La riforma introduce anche il divieto di pubblicare qualsiasi intercettazione di un processo, se questa non è contenuta in un provvedimento del giudice o comunque se non è stata usata nel dibattimento. Il rilascio della copia delle intercettazioni può essere concesso solo alle persone coinvolte nel processo e ai loro avvocati.
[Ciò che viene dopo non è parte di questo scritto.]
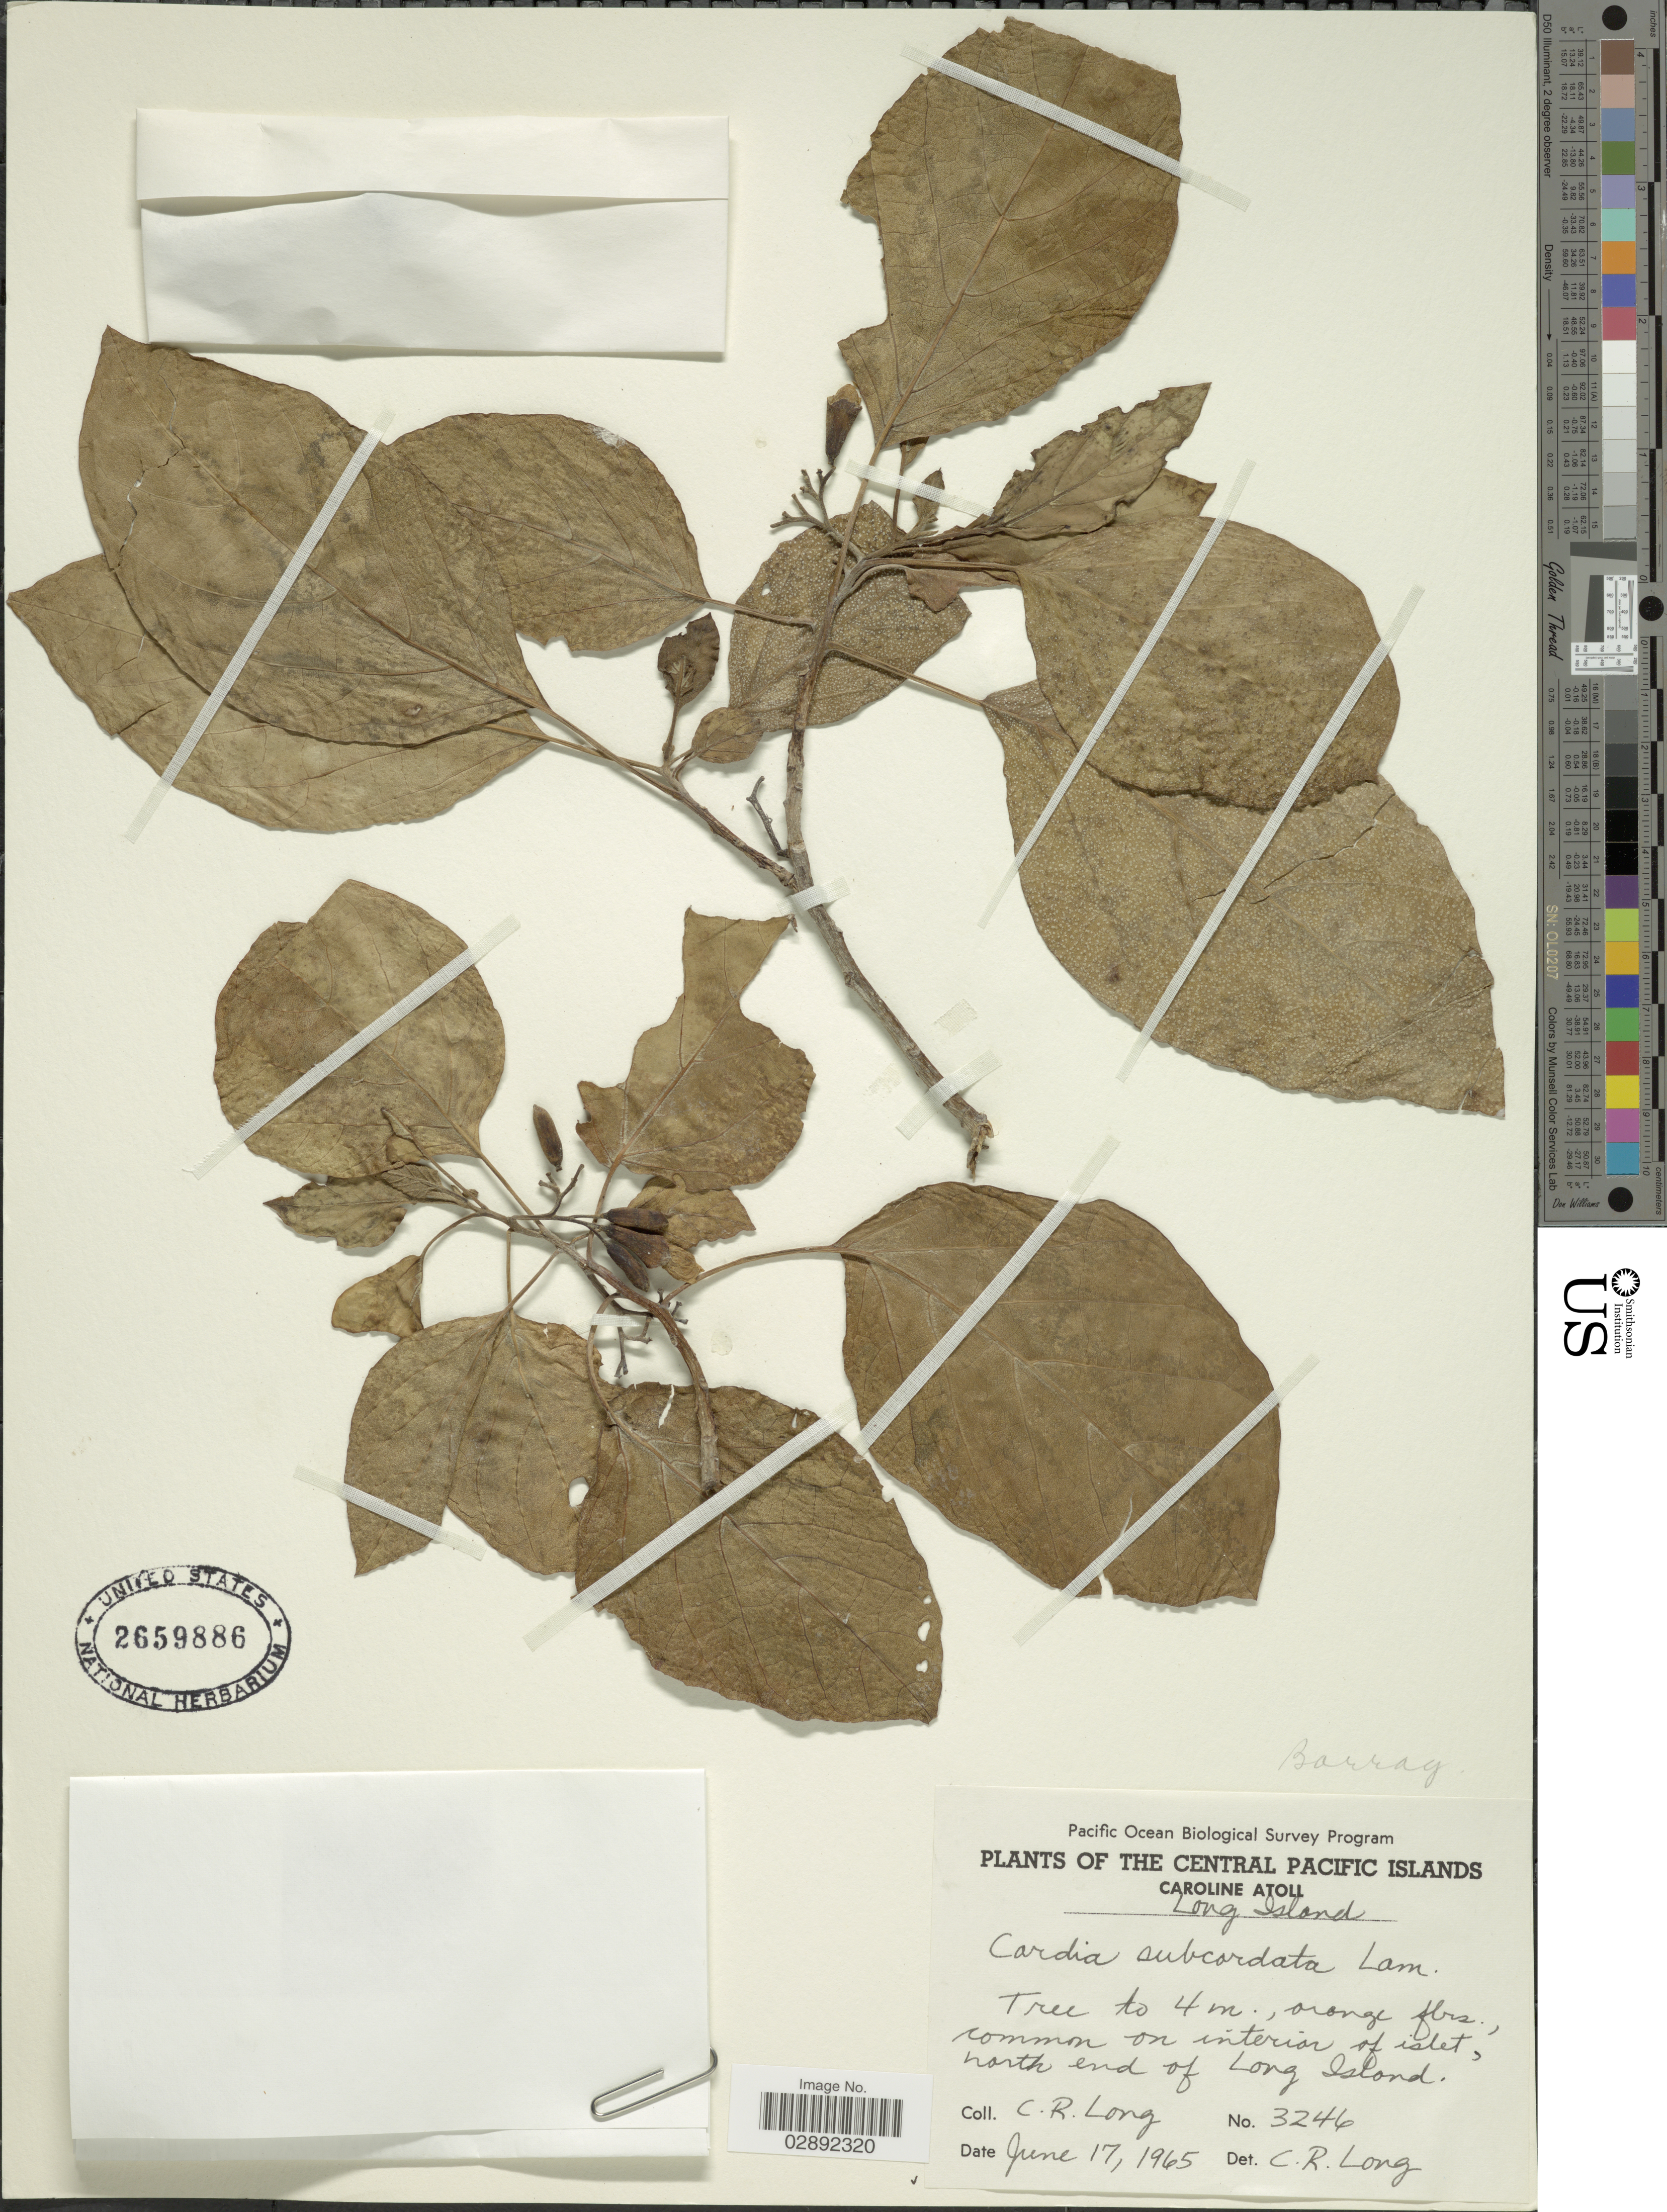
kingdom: Plantae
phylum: Tracheophyta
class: Magnoliopsida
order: Boraginales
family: Cordiaceae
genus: Cordia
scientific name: Cordia subcordata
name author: Lam.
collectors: C. R. Long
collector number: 3246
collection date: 1965-06-17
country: Kiribati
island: Caroline Atoll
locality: Central Pacific Islands. Caroline Atoll. Long Island. Common on interior of islet, north end of Long Island.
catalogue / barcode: US 2659886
Reintroduzione dell’inappellabilità
La riforma di Nordio introduce il divieto per il pubblico ministero (cioè la parte dell’accusa in un processo) di fare appello contro una sentenza di assoluzione in primo grado. L’inappellabilità della sentenza di assoluzione in primo grado fu introdotta già da un governo di Silvio Berlusconi nel 2006, promossa dal deputato di Forza Italia Gaetano Pecorella (e nota infatti come “legge Pecorella”). È una delle leggi di Berlusconi accusate di essere “ad personam”, fatte cioè con l’intento specifico di favorire qualcuno, Berlusconi stesso in questo caso: non restò in vigore a lungo, perché nel 2007 fu dichiarata illegittima dalla Corte Costituzionale.

Ora il divieto per il pm di appellarsi a una sentenza di assoluzione in primo grado è stato reintrodotto, ma solo per reati più lievi, nel tentativo proprio di tenere conto delle osservazioni fatte dalla Corte Costituzionale nel 2007. Tra i reati che non saranno appellabili ci sono per esempio rissa, lesioni stradali gravi, furto aggravato e truffa.

Limite d’età per i giudici popolari delle Corti d’Assise
Un’ultima misura della riforma prevede che i giudici popolari delle Corti d’Assise non possano avere più di 65 anni (al momento della nomina). I giudici popolari fanno parte delle Corti d’Assise, cioè quelle che giudicano i reati più gravi, e hanno il compito di partecipare alle udienze e alle decisioni prese nelle sentenze. Vengono scelti a sorte tra chi ha chiesto l’iscrizione a un apposito albo e restano in carica per tre mesi (se vengono chiamati a giudicare un processo che dura oltre i tre mesi della loro carica, lo seguono comunque fino alla fine).